Eclectic Maybe Band – The Blind Night Watchers’ Mysterious Landscapes (2018) review

ECLECTIC MAYBE BAND

The Blind Night Watchers’ Mysterious Landscapes (2018 – Discus – UK)

http://discus-music.co.uk/

http://discus-music.co.uk/catalogue-mobile/dis67cd-detail

An outerlimits excursion by astro travelers and gifted musicians from several prized members (or former members) of Univers Zero, Pablo’s Eye, The Wrong Object, Morton Fork Gang, and much more. You know this will be special. In short, it is elsewhere and otherwise, in a set of nine improvised compositions that spy on the other side of your brain, cheat the usual adjectives, and defy any musical boundaries. This project was put together by Guy Segers (bass, sampler) who has a resume the size of Europe with bands such as Univers Zero, Present, , Uneven Eleven, Galileo’s Left Wing, and so many more, including even live shows with X-Legged Sally. He made sure he chose musicians who knew at least one other person in the band. Many of the artists had worked together before. For example Morton Fork Gang has Guy Segers and Joe Higham. The remaining members of the band show further collaborations. Dirk Wachtelaer (drums) also played in Galileo’s Left Wing, Vanishing Pictures, Pablo’s Eye, and Moving Tones. Michel Delville (electric guitar) has been a mainstay in Doubt, Machine Mass Trio, and The Wrong Object, and more). Joe Higham (electronics, soprano saxophone, duduk) has played with Combo Belge, and Chris Menten Jazz Van. Roland Binet (flute, tenor sax) has worked with Guy in other projects and also shared the studio with Dirk, Michel, and Catherine Smet (keyboards) in Moving Tones. The credits could go on forever with Guy and company. All interested should check out Guy Segers bandcamp page as it not only has many more songs from Eclectic Maybe Band, not on this CD, but a grand array of music under the “downloadable music” page.

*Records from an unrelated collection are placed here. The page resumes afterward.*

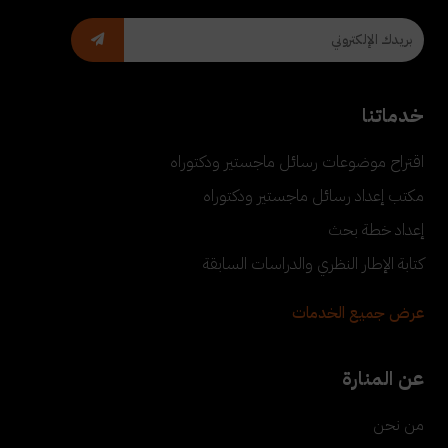
خدماتنا
اقتراح موضوعات رسائل ماجستير ودكتوراه
مكتب إعداد رسائل ماجستير ودكتوراه
إعداد خطة بحث
كتابة الإطار النظري والدراسات السابقة
عرض جميع الخدمات
عن المنارة
من نحن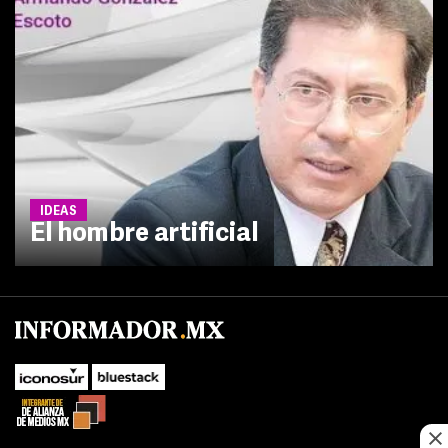
IDEAS
El hombre artificial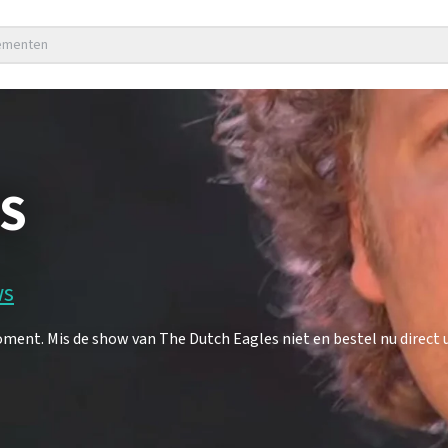
nementen
S
ws
ent. Mis de show van The Dutch Eagles niet en bestel nu direct u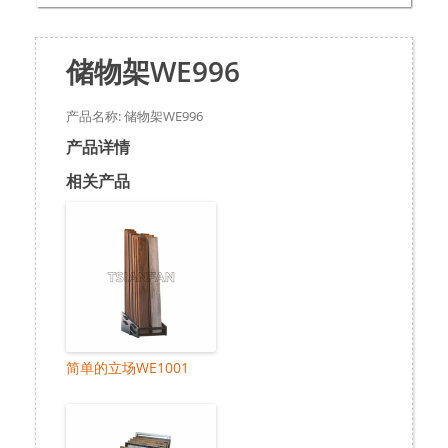
储物架WE996
产品名称: 储物架WE996
产品详情
相关产品
简单的立场WE1001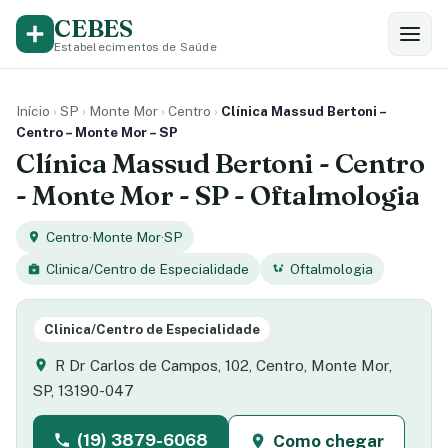
CEBES
Estabelecimentos de Saúde
Início
›
SP
›
Monte Mor
›
Centro
›
Clínica Massud Bertoni –
Centro – Monte Mor – SP
Clínica Massud Bertoni - Centro
- Monte Mor - SP - Oftalmologia
Centro
·
Monte Mor
·
SP
Clinica/Centro de Especialidade
Oftalmologia
Clinica/Centro de Especialidade
R Dr Carlos de Campos, 102, Centro, Monte Mor,
SP, 13190-047
(19) 3879-6068
Como chegar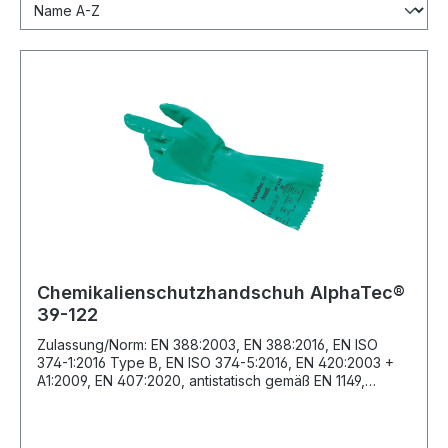
Chemikalienschutzhandschuh AlphaTec®
39-122
Zulassung/Norm: EN 388:2003, EN 388:2016, EN ISO
374-1:2016 Type B, EN ISO 374-5:2016, EN 420:2003 +
A1:2009, EN 407:2020, antistatisch gemäß EN 1149,
kompatibel mit der REACH-Verordnung Eigenschaften: •
Schützt vor hohen mechanischen Risiken • Robust •
Gute Beweglichkeit • Sicherer Nass- und Trockengriff •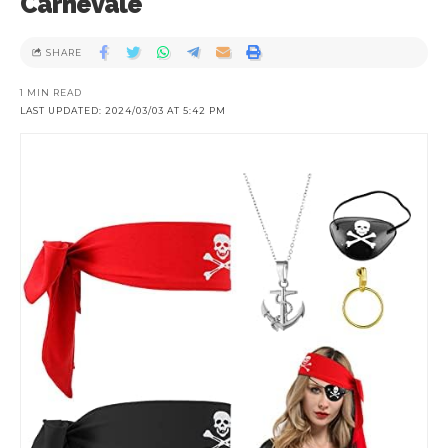
Carnevale
SHARE
1 MIN READ
LAST UPDATED: 2024/03/03 AT 5:42 PM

Eclectic Maybe Band came together in one day, under the direction of Guy, and in that day, they simply just started playing on the count of 1-2-3-4. No preplanning of what to play, how to play, or how long to play. It sounds as if much of it was composed, but that is the long experience each of the artists have in musical creation. It is also the smart editing and mixing that Guy did after this eventful day. Guy spent unknown hours, over a period of time, taking the music pieces and sculpting them and giving even more life to them. So he arranged the creations after the fact. The complexity and thought behind all that can never be truly known by anyone except Guy. And then Mr. Pierre Vervloesem (X-Legged Sally, FES, solo, and many wondrous guest spots on a huge list of other artists) put the final icing on the cake, with his fine skill at mastering. The extra nice glossy gatefold digipak features cover painting “Interstellar Space” by Silena Lena. This alone illustrates the music in a visual way.

‘Pluie Étanche’ (track one) swings open the alien blackhole as to invite anyone with a seed of gumption to partake. Fear not, as each piece brings peace and stellar resolve to the soul. Where will the music take you next? The answer is to spectacular regions, other galaxies, and extrinsic zones. With a brilliant balance of sparseness, space, collusion, mind melding, immense experience, and attentive ears to each other’s every nuance, you have a masterpiece of involvement that anyone would be lucky to hear, if you will take the time. ‘The Blind Night Watchers’ Mysterious Landscapes’ is not only the ideal title for the nine compositions presented, but paired with intrepid territory here, it all becomes a beacon for music to come. This was surely what these musicians were deeply wanting to let loose. Exotic spacious free jazz exploration, shades of Lancaster/Lumley ‘Marscape’ , Gong’s ‘Shamal’, helpings of Steve Hillage, ghosts of a more interplanetary Paul Winter Consort, and all this is just a taste of the dimensions that are granted. This is on a very high level. As an old saying goes, great minds think alike. And even if they don’t, often times something unique and transcendent is born.